Materi lain dianggap ofensif dan
menistakan bagi umat Islam adalah tokoh Abraham (dibaca Ibrahim) disebut
bajingan karena mengklaim bahwa Tuhanlah yang menyuruhnya meninggalkan istri
dan anaknya di padang pasir. Jahilia digambarkan sebagai Kota Makkah. Mahound
ketika sakaratul maut bukan dijemput oleh Azraeel (dibaca Izrail), melainkan
berhala Lata yang berwujud perempuan.
Novel Ayat-Ayat Setan lantas
segera menimbulkan kemarahan umat Islam di seluruh dunia. Rushdie dianggap
menistakan agama Islam dengan berlindung di balik kesusastraan dan kebebasan
berbicara.
Viking Press, penerbit untuk
Ayat-Ayat Setan mengalami ancaman dan teror dengan ribuan surat serta telepon
yang berpesan agar Viking Press (Penguin Group) memberikan permintaan maaf
kepada umat Islam dan menarik kembali buku Ayat-Ayat Setan dari peredaran.
India dengan tegas melarang warga negaranya untuk membaca novel dan memberikan
sanksi pidana bagi siapa yang memilikinya.
Berbagai rentetan aksi kemarahan
umat Islam tidak berhenti, Bangladesh, Sudan, dan Afrika Selatan melarang
peredaran pada November 1988. Sri Lanka menyusul pada Desember 1988. Di waktu
yang sama, ribuan umat Islam di Bolton, Inggris menggelar aksi demonstrasi
pertama dalam menentang Ayat-Ayat Setan. Massa aksi membakar novel tersebut di
pusat kota.
Demonstrasi damai berlangsung
dari sampai Februari 1989, tercatat massa aksi memenuhi Teheran, London,
Bradford, New York, dan Islamabad. Demonstrasi yang awalnya berlangsung damai
menjadi chaos dan mengakibatkan jatuhnya korban jiwa. 18 orang meninggal dan
ratusan lainnya terluka.
Puncaknya pada Hari Raya
Valentine 1989, Pemimpin Agung Iran Imam Khomeini memberikan fatwa mati dan
sayembara serta hadiah sebesar 1 juta dollar bagi siapa pun yang bisa memenggal
kepala Salman Rushdie dan 3 juta dollar bagi warga negara Iran.
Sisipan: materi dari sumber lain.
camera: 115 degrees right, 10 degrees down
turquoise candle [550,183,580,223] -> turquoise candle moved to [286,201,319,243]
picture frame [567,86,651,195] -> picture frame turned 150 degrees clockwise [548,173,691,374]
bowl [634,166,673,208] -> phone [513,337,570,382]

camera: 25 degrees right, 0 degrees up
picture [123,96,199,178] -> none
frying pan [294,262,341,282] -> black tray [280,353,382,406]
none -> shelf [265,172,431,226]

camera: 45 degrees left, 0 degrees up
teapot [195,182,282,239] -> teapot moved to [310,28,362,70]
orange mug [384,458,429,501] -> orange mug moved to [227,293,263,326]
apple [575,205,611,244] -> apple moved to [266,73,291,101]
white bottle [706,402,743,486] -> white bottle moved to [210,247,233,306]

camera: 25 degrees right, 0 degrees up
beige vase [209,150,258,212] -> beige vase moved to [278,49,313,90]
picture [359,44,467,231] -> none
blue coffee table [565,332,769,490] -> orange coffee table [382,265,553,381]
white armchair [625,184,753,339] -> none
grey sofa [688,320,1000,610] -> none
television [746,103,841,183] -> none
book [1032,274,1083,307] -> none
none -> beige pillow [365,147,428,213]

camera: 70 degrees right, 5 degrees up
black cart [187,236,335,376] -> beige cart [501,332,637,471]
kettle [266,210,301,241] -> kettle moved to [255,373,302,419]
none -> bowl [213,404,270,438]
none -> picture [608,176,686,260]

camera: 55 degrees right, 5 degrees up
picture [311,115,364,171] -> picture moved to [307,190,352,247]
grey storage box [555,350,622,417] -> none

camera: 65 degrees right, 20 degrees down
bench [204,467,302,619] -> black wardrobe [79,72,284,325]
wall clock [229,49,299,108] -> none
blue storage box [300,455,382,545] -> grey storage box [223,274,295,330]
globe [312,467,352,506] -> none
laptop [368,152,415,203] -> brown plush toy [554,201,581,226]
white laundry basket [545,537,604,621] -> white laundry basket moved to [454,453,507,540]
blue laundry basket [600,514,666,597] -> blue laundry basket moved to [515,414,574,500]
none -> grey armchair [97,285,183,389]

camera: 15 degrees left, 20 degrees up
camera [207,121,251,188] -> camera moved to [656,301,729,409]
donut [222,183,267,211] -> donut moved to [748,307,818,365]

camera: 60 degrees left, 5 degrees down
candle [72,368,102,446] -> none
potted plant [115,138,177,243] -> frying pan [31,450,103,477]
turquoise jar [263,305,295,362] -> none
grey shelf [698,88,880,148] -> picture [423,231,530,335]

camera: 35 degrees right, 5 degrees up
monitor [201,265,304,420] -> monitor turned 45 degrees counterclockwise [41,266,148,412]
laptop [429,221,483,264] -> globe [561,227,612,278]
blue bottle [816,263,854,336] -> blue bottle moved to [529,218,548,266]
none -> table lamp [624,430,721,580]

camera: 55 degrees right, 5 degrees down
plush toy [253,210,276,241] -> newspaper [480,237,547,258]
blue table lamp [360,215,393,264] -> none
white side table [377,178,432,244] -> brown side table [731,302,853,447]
Iran dan Inggris mengalami
situasi geopolitik yang sangat tegang. Kedua negara tersebut memutuskan
hubungan diplomatik pada 7 Maret 1989. Media di Inggris bahkan dengan berani
menyebut Imam Khoemini sebagai “Mullah Gila”. Pemerintah Iran menilai buku
tersebut merupakan propaganda Inggris untuk melawan Islam. Di bulan yang sama,
Organisasi Konferensi Islam (OKI) yang sekarang menjadi Organisasi Kerja Sama
Islam memerintahkan 46 negara anggotanya untuk melarang peredaran novel tersebut.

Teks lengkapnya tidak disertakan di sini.